In 2005, Cha co-authored Nuclear North Korea: A Debate on Engagement Strategies with Professor David Kang of Dartmouth College and its Tuck School of Business. The co-authors presented their respective viewpoints on the best way to handle the Korean conflict, with Cha presenting a more "hawkish" approach and Kang presenting his more "dovish" arguments.

Cha published Beyond the Final Score: The Politics of Sport in Asia in 2009. In 2012 he published The Impossible State: North Korea, Past and Future. Cha published a book on East Asian security in 2016, Powerplay: The Origins of the American Alliance System in Asia.

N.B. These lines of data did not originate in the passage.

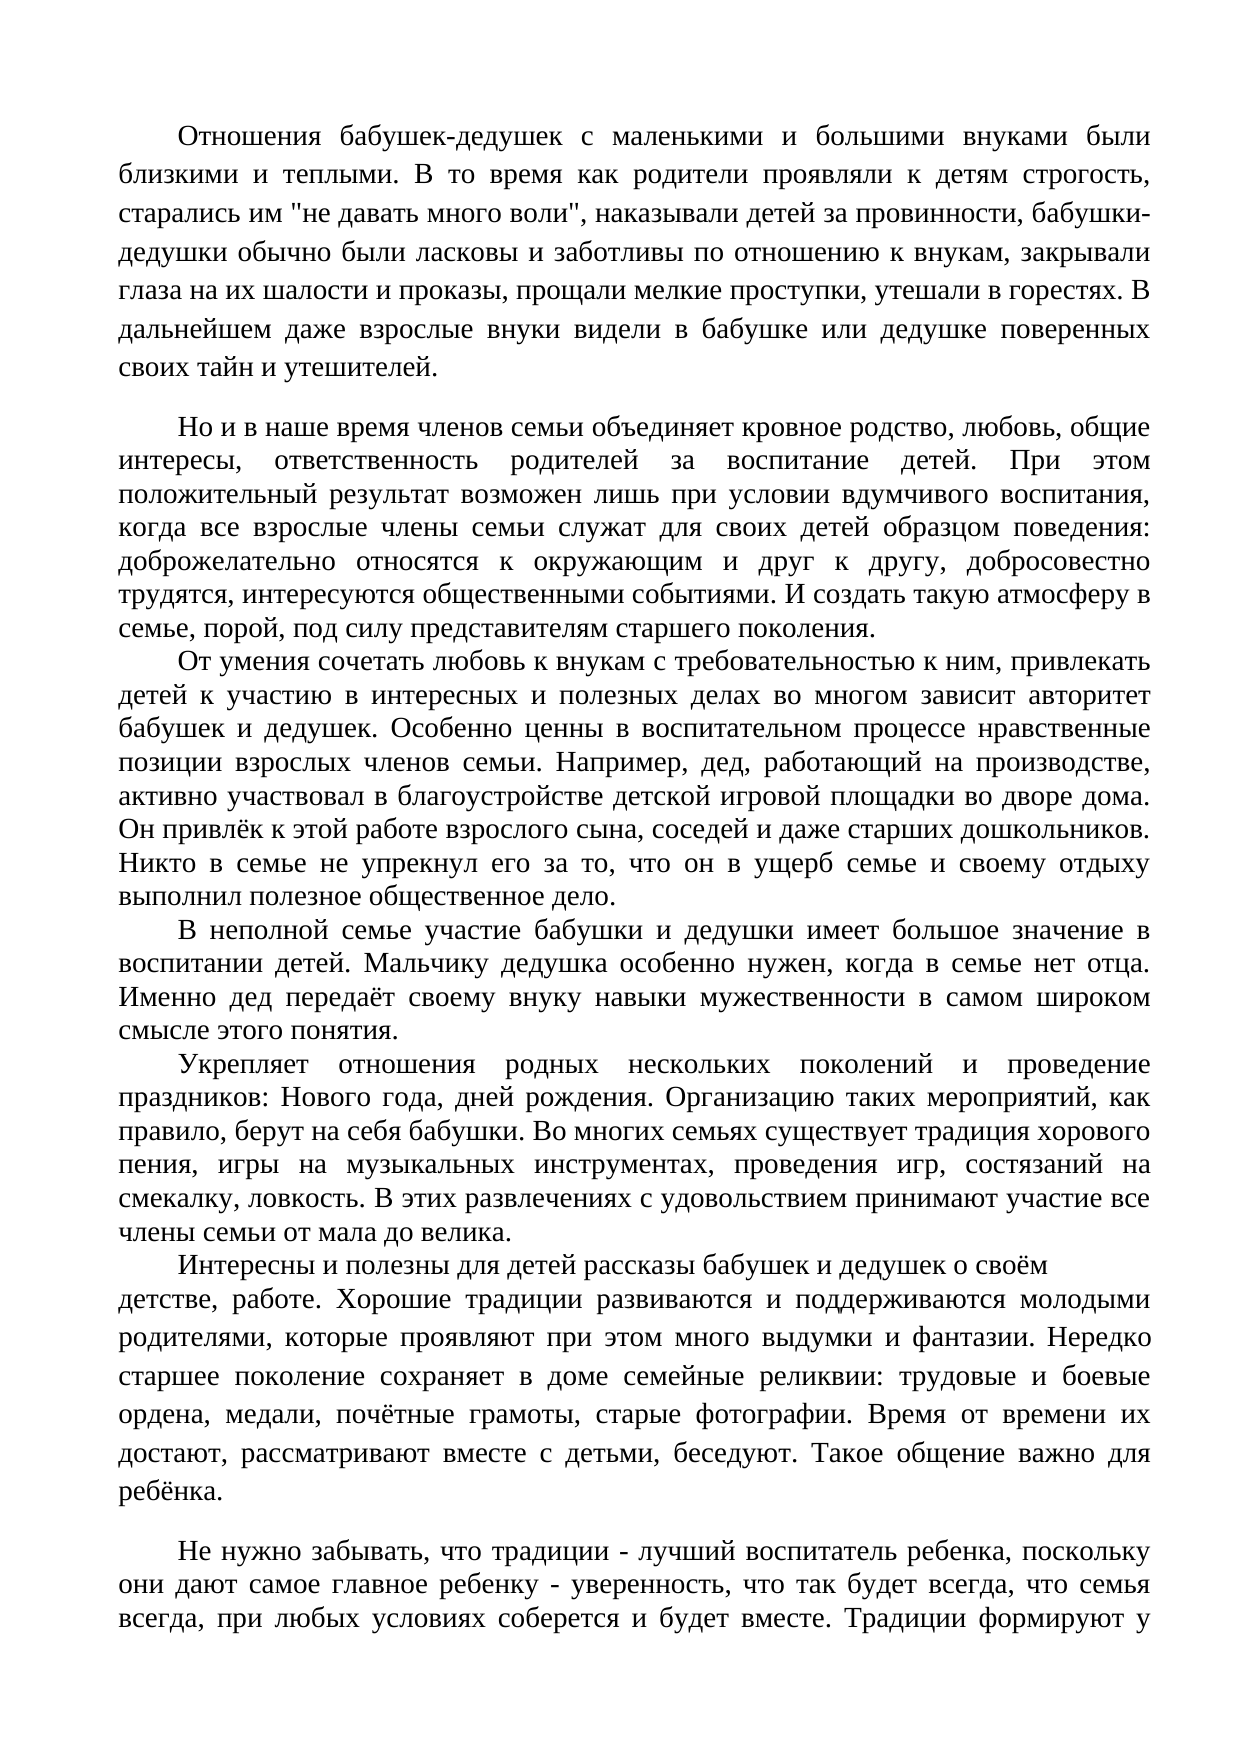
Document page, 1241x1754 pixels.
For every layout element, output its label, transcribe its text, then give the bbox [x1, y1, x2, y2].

text В неполной семье участие бабушки и дедушки имеет большое значение в воспитании детей. Мальчику дедушка особенно нужен, когда в семье нет отца. Именно дед передаёт своему внуку навыки мужественности в самом широком смысле этого понятия. [118, 912, 1152, 1046]
text От умения сочетать любовь к внукам с требовательностью к ним, привлекать детей к участию в интересных и полезных делах во многом зависит авторитет бабушек и дедушек. Особенно ценны в воспитательном процессе нравственные позиции взрослых членов семьи. Например, дед, работающий на производстве, активно участвовал в благоустройстве детской игровой площадки во дворе дома. Он привлёк к этой работе взрослого сына, соседей и даже старших дошкольников. Никто в семье не упрекнул его за то, что он в ущерб семье и своему отдыху выполнил полезное общественное дело. [118, 643, 1152, 912]
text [118, 1533, 1152, 1633]
text Укрепляет отношения родных нескольких поколений и проведение праздников: Нового года, дней рождения. Организацию таких мероприятий, как правило, берут на себя бабушки. Во многих семьях существует традиция хорового пения, игры на музыкальных инструментах, проведения игр, состязаний на смекалку, ловкость. В этих развлечениях с удовольствием принимают участие все члены семьи от мала до велика. [118, 1046, 1152, 1247]
text Интересны и полезны для детей рассказы бабушек и дедушек о своём [118, 1247, 1152, 1281]
text Но и в наше время членов семьи объединяет кровное родство, любовь, общие интересы, ответственность родителей за воспитание детей. При этом положительный результат возможен лишь при условии вдумчивого воспитания, когда все взрослые члены семьи служат для своих детей образцом поведения: доброжелательно относятся к окружающим и друг к другу, добросовестно трудятся, интересуются общественными событиями. И создать такую атмосферу в семье, порой, под силу представителям старшего поколения. [118, 409, 1152, 643]
text Отношения бабушек-дедушек с маленькими и большими внуками были близкими и теплыми. В то время как родители проявляли к детям строгость, старались им "не давать много воли", наказывали детей за провинности, бабушки-дедушки обычно были ласковы и заботливы по отношению к внукам, закрывали глаза на их шалости и проказы, прощали мелкие проступки, утешали в горестях. В дальнейшем даже взрослые внуки видели в бабушке или дедушке поверенных своих тайн и утешителей. [118, 118, 1152, 383]
text детстве, работе. Хорошие традиции развиваются и поддерживаются молодыми родителями, которые проявляют при этом много выдумки и фантазии. Нередко старшее поколение сохраняет в доме семейные реликвии: трудовые и боевые ордена, медали, почётные грамоты, старые фотографии. Время от времени их достают, рассматривают вместе с детьми, беседуют. Такое общение важно для ребёнка. [118, 1281, 1152, 1507]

His most recent book presents and analyses modern Korean history and was co-authored with Ramon Pacheco Pardo, Korea: A New History of South & North.

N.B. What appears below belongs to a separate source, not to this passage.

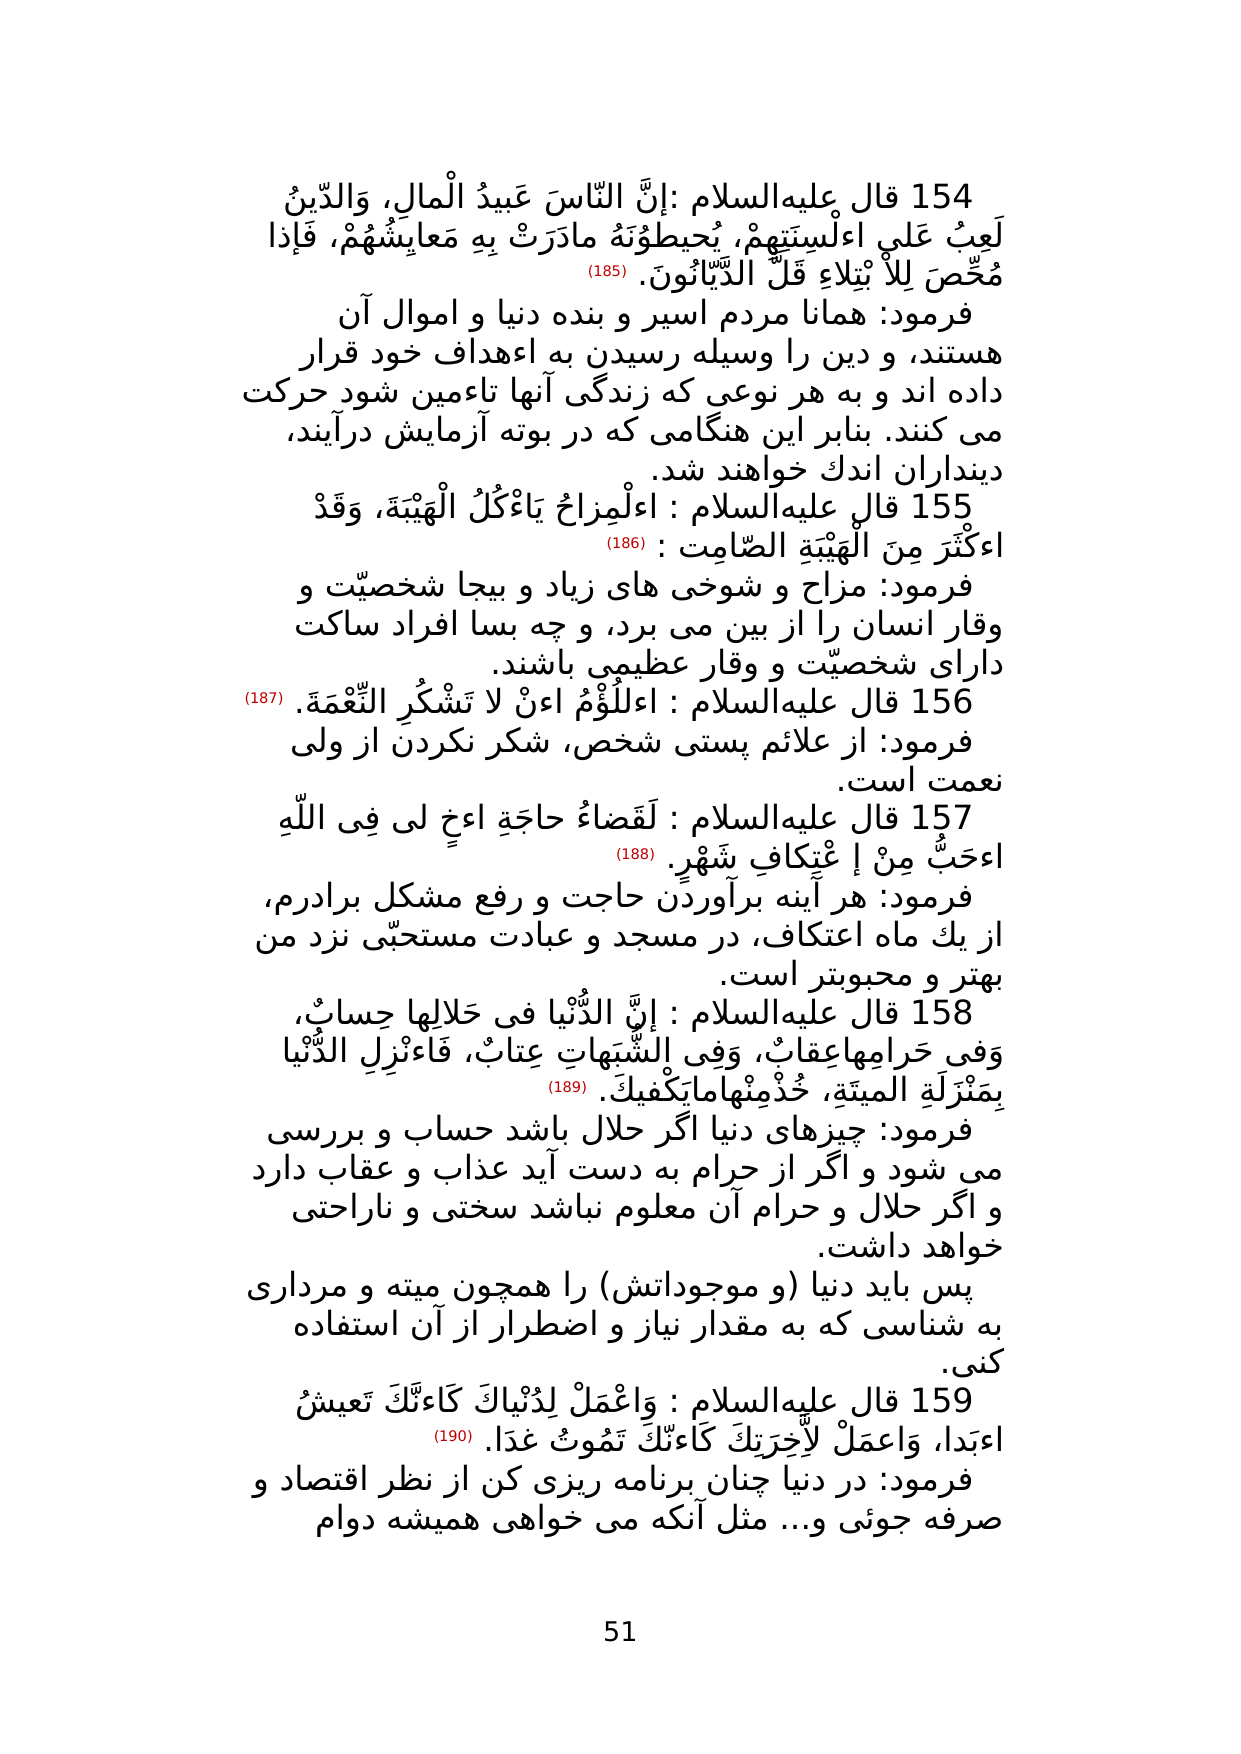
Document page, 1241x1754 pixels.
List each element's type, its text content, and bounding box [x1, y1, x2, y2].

He has published articles on international relations and East Asia in International Security, Foreign Affairs, Survival, Political Science Quarterly, International Studies Quarterly, Orbis, Armed Forces and Society, Journal of Peace Research, Security Dialogue, Australian Journal of International Affairs, Asian Survey, Journal of East Asian Studies, Asian Perspective, the Japanese Journal of Political Science and The Washington Post.

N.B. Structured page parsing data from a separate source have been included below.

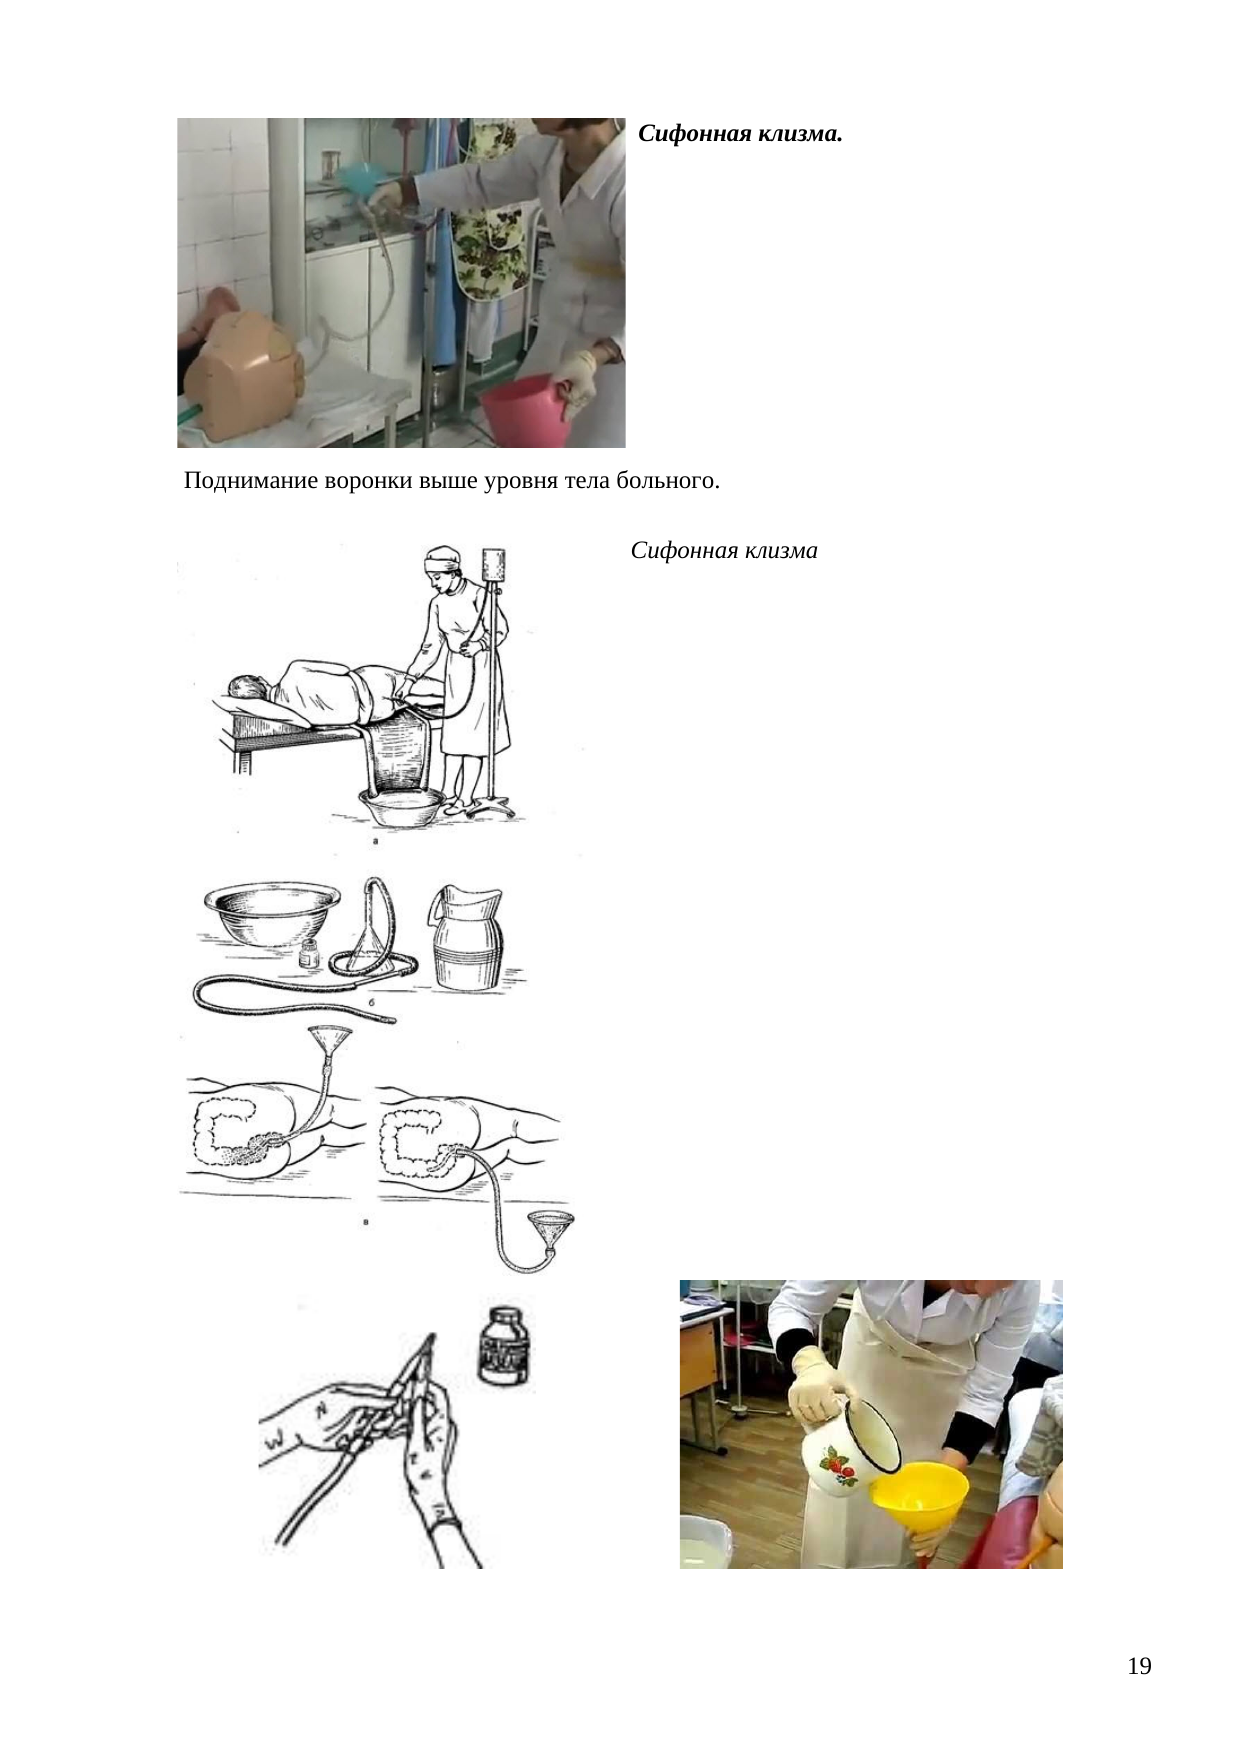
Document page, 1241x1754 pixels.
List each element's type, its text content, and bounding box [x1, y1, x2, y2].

picture [679, 1280, 1063, 1569]
picture [258, 1293, 536, 1569]
text Сифонная клизма. [177, 118, 1152, 453]
picture [177, 118, 626, 448]
text Сифонная клизма [177, 507, 1152, 1281]
picture [177, 535, 587, 1276]
text Поднимание воронки выше уровня тела больного. [177, 465, 1152, 494]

Recent publications include "Winning Asia: An Untold American Foreign Policy Success" in the November/December 2007 issue of Foreign Affairs; "Beijing's Olympic-Sized Catch 22" in the Summer 2008 issue of the Washington Quarterly; and "Powerplay Origins of the U.S. Alliance System in Asia" in the Winter 2009/10 issue of International Security.

=== Books ===
- The Geneva Framework Agreement and Korea's Future, East Asian Institute, Columbia University, 1995
- Alignment Despite Antagonism: The United States-Korea-Japan Security Triangle (Studies of the Weatherhead East Asian Institute, Columbia University), Stanford University Press, 2000 ISBN 9780804731928
- Nuclear North Korea: A Debate on Engagement Strategies, Columbia University Press, 2005 (with David C. Kang)
- Beyond the Final Score: The Politics of Sport in Asia (Contemporary Asia in the World), Columbia University Press, 2008 ISBN 9780231154901
- The Impossible State: North Korea, Past and Future, Ecco/HarperCollins, 2012 ISBN 9780061998515
- Powerplay: The Origins of the American Alliance System in Asia, Princeton University Press, 2016 ISBN 9780691144535
- Korea: A New History of South & North, Yale University Press, 2023 (with Ramon Pacheco Pardo)

=== Reports ===

- Breaking Bad: South Korea's Nuclear Option, CSIS, April 29, 2024

=== Articles ===
- Eyes Wide Open: Strategic Elite Views of South Korea’s Nuclear Options, Washington Quarterly, July 8, 2024
- America’s Asian Partners Are Not Worried Enough About Trump, Foreign Affairs, June 26, 2024
- America Needs to Reassure Japan and South Korea, Foreign Affairs, February 9, 2023
- How to Stop Chinese Coercion, Foreign Affairs, December 14, 2022
- Complex Patchworks: U.S. Alliances as Part of Asia's Regional Architecture (Asia Policy, January 2011)
- Korea: A Peninsula in Crisis and Flux in Strategic Asia 2004–05: Confronting Terrorism in the Pursuit of Power (National Bureau of Asian Research, 2004)
- South Korea: Anchored or Adrift? in Strategic Asia 2003–04: Fragility and Crisis (National Bureau of Asian Research, 2003)
- Defensive Realism and Japan's Approach toward Korean Reunification (NBR Analysis, 2003)

== Personal life ==
Cha lives in Maryland with his wife and two sons.